By Becky Carter
President/CNO, Blue Ridge Regional Hospital
Mission Health and Blue Ridge Regional Hospital (BRRH) work continuously to improve the experience of our patients, whether it’s something as simple as finding a hospital parking space, or as complex as working to create a treatment plan with your physician. For hospitals, maintaining a state-of-the-art facility is critical to ensuring high quality care. I’m proud that BRRH offers a modern care setting to our patients and prioritizes keeping current, so we can move confidently into the future.
We’re particularly excited about several new technology tools BRRH has acquired that help us provide measurably better care. Our Nurses Station is now equipped with an innovative electronic patient dashboard that monitors subtle changes in heartbeat, blood pressure and other vital statistics that indicate whether a patient’s condition is improving or declining. An easy-to-interpret green-yellow-red indicator shows when any patient requires closer attention or action.
Sepsis is a very serious condition caused by an infection in the blood stream that can affect hospitalized patients. If not caught early and treated rigorously, sepsis may be deadly. Nationally, approximately 250,000 people die from sepsis. You’ll be pleased to know that BRRH now has an automated sepsis early warning system that nurses can use to identify critical changes in patients’ conditions that may point to sepsis. When the computer application indicates that a patient is at risk, nurses can monitor closely, alert the physician and administer treatment much earlier. With this new tool at our disposal, lives are being saved.
Electronic heart monitors produce tracings that are also routinely observed by BRRH nurses. Should the local nurse be busy with patient care and not see an important change, a backup clinical observation team is also watching from an off-site central monitoring station. If a concerning change occurs, the observer calls the patient’s nurse at BRRH directly via a secure phone. This system ensures that patients are safe and cared for quickly, when needed.
Another high tech medical game changer is telemedicine, which is playing a larger role in wound care at BRRH. All hospitalized patients are at increased risk for wounds if they are in a bed, even if less than 24 hours. We use a high-definition camera here to send patients’ wound images to a certified wound care nurse at Mission Hospital’s Wound Center who provides expert consultation. This solution couldn’t come at a better time, because there’s a nationwide shortage of these highly specialized wound care nurses. The remote viewing protocol complements our high tech beds and practices of moving patients and encouraging activity to combat the development of bed sores.
We’re very proud to have these new monitoring, diagnostic and treatment technologies – often found only in large, urban medical centers – at our disposal right here in Spruce Pine. But alone, they are not enough. The key to our enhanced care is BRRH’s team of highly skilled nurses themselves. Their advanced training, experience, compassion and sharp instincts are what allow these tools to create ever-safer patient experiences. Without smart users, technology is just equipment.
BRRH places the patient at the center of all care. With new and groundbreaking technologies like the Nursing Station clinical dashboard, sepsis alert system, heart monitor observation backup program and telemedicine access, we’ll be even more responsive to your needs.

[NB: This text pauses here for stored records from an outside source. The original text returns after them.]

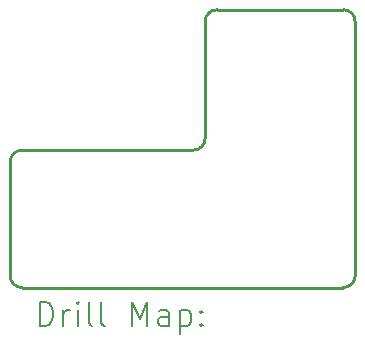
<source format=gbr>
%TF.GenerationSoftware,KiCad,Pcbnew,7.0.6*%
%TF.CreationDate,2024-04-06T17:48:30-04:00*%
%TF.ProjectId,rearbox_peripheral_io_side,72656172-626f-4785-9f70-657269706865,rev?*%
%TF.SameCoordinates,Original*%
%TF.FileFunction,Drillmap*%
%TF.FilePolarity,Positive*%
%FSLAX45Y45*%
G04 Gerber Fmt 4.5, Leading zero omitted, Abs format (unit mm)*
G04 Created by KiCad (PCBNEW 7.0.6) date 2024-04-06 17:48:30*
%MOMM*%
%LPD*%
G01*
G04 APERTURE LIST*
%ADD10C,0.250000*%
%ADD11C,0.200000*%
G04 APERTURE END LIST*
D10*
X10046640Y-6319520D02*
G75*
G03*
X9946640Y-6419520I0J-100000D01*
G01*
X11216640Y-6419520D02*
G75*
G03*
X11116640Y-6319520I-100000J0D01*
G01*
X9846640Y-7508240D02*
G75*
G03*
X9946640Y-7408240I0J100000D01*
G01*
X9946640Y-7408240D02*
X9946640Y-6419520D01*
X11116640Y-8671560D02*
G75*
G03*
X11216640Y-8571560I0J100000D01*
G01*
X11116640Y-8671560D02*
X8395640Y-8671560D01*
X9846640Y-7508240D02*
X8395640Y-7508240D01*
X11116640Y-6319520D02*
X10046640Y-6319520D01*
X8395640Y-7508240D02*
G75*
G03*
X8295640Y-7608240I0J-100000D01*
G01*
X8295640Y-7608240D02*
X8295640Y-8571560D01*
X8295640Y-8571560D02*
G75*
G03*
X8395640Y-8671560I100000J0D01*
G01*
X11216640Y-6419520D02*
X11216640Y-8571560D01*
D11*
X8543917Y-8995544D02*
X8543917Y-8795544D01*
X8543917Y-8795544D02*
X8591536Y-8795544D01*
X8591536Y-8795544D02*
X8620107Y-8805068D01*
X8620107Y-8805068D02*
X8639155Y-8824115D01*
X8639155Y-8824115D02*
X8648679Y-8843163D01*
X8648679Y-8843163D02*
X8658203Y-8881258D01*
X8658203Y-8881258D02*
X8658203Y-8909830D01*
X8658203Y-8909830D02*
X8648679Y-8947925D01*
X8648679Y-8947925D02*
X8639155Y-8966972D01*
X8639155Y-8966972D02*
X8620107Y-8986020D01*
X8620107Y-8986020D02*
X8591536Y-8995544D01*
X8591536Y-8995544D02*
X8543917Y-8995544D01*
X8743917Y-8995544D02*
X8743917Y-8862210D01*
X8743917Y-8900306D02*
X8753441Y-8881258D01*
X8753441Y-8881258D02*
X8762964Y-8871734D01*
X8762964Y-8871734D02*
X8782012Y-8862210D01*
X8782012Y-8862210D02*
X8801060Y-8862210D01*
X8867726Y-8995544D02*
X8867726Y-8862210D01*
X8867726Y-8795544D02*
X8858203Y-8805068D01*
X8858203Y-8805068D02*
X8867726Y-8814591D01*
X8867726Y-8814591D02*
X8877250Y-8805068D01*
X8877250Y-8805068D02*
X8867726Y-8795544D01*
X8867726Y-8795544D02*
X8867726Y-8814591D01*
X8991536Y-8995544D02*
X8972488Y-8986020D01*
X8972488Y-8986020D02*
X8962964Y-8966972D01*
X8962964Y-8966972D02*
X8962964Y-8795544D01*
X9096298Y-8995544D02*
X9077250Y-8986020D01*
X9077250Y-8986020D02*
X9067726Y-8966972D01*
X9067726Y-8966972D02*
X9067726Y-8795544D01*
X9324869Y-8995544D02*
X9324869Y-8795544D01*
X9324869Y-8795544D02*
X9391536Y-8938401D01*
X9391536Y-8938401D02*
X9458203Y-8795544D01*
X9458203Y-8795544D02*
X9458203Y-8995544D01*
X9639155Y-8995544D02*
X9639155Y-8890782D01*
X9639155Y-8890782D02*
X9629631Y-8871734D01*
X9629631Y-8871734D02*
X9610584Y-8862210D01*
X9610584Y-8862210D02*
X9572488Y-8862210D01*
X9572488Y-8862210D02*
X9553441Y-8871734D01*
X9639155Y-8986020D02*
X9620107Y-8995544D01*
X9620107Y-8995544D02*
X9572488Y-8995544D01*
X9572488Y-8995544D02*
X9553441Y-8986020D01*
X9553441Y-8986020D02*
X9543917Y-8966972D01*
X9543917Y-8966972D02*
X9543917Y-8947925D01*
X9543917Y-8947925D02*
X9553441Y-8928877D01*
X9553441Y-8928877D02*
X9572488Y-8919353D01*
X9572488Y-8919353D02*
X9620107Y-8919353D01*
X9620107Y-8919353D02*
X9639155Y-8909830D01*
X9734393Y-8862210D02*
X9734393Y-9062210D01*
X9734393Y-8871734D02*
X9753441Y-8862210D01*
X9753441Y-8862210D02*
X9791536Y-8862210D01*
X9791536Y-8862210D02*
X9810584Y-8871734D01*
X9810584Y-8871734D02*
X9820107Y-8881258D01*
X9820107Y-8881258D02*
X9829631Y-8900306D01*
X9829631Y-8900306D02*
X9829631Y-8957449D01*
X9829631Y-8957449D02*
X9820107Y-8976496D01*
X9820107Y-8976496D02*
X9810584Y-8986020D01*
X9810584Y-8986020D02*
X9791536Y-8995544D01*
X9791536Y-8995544D02*
X9753441Y-8995544D01*
X9753441Y-8995544D02*
X9734393Y-8986020D01*
X9915345Y-8976496D02*
X9924869Y-8986020D01*
X9924869Y-8986020D02*
X9915345Y-8995544D01*
X9915345Y-8995544D02*
X9905822Y-8986020D01*
X9905822Y-8986020D02*
X9915345Y-8976496D01*
X9915345Y-8976496D02*
X9915345Y-8995544D01*
X9915345Y-8871734D02*
X9924869Y-8881258D01*
X9924869Y-8881258D02*
X9915345Y-8890782D01*
X9915345Y-8890782D02*
X9905822Y-8881258D01*
X9905822Y-8881258D02*
X9915345Y-8871734D01*
X9915345Y-8871734D02*
X9915345Y-8890782D01*
M02*

</source>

Since these systems allow us to intervene before a situation becomes serious, our patients will experience more positive outcomes, and return to their homes and families sooner.
Rebecca W. Carter, MSN, RN, FACHE, is President and Chief Nursing Officer of Blue Ridge Regional Hospital in Spruce Pine. Carter has served in senior hospital management for over 20 years and previously served as Chief Operating Officer and Chief Nursing Officer of Transylvania Regional Hospital in Brevard, also a part of the Mission Health system. Carter is board certified in healthcare management and is a Fellow of the American College of Healthcare Executives (FACHE). A native of North Carolina, she holds undergraduate and graduate degrees in nursing from the University of North Carolina at Chapel Hill. Carter is currently a resident of Burnsville.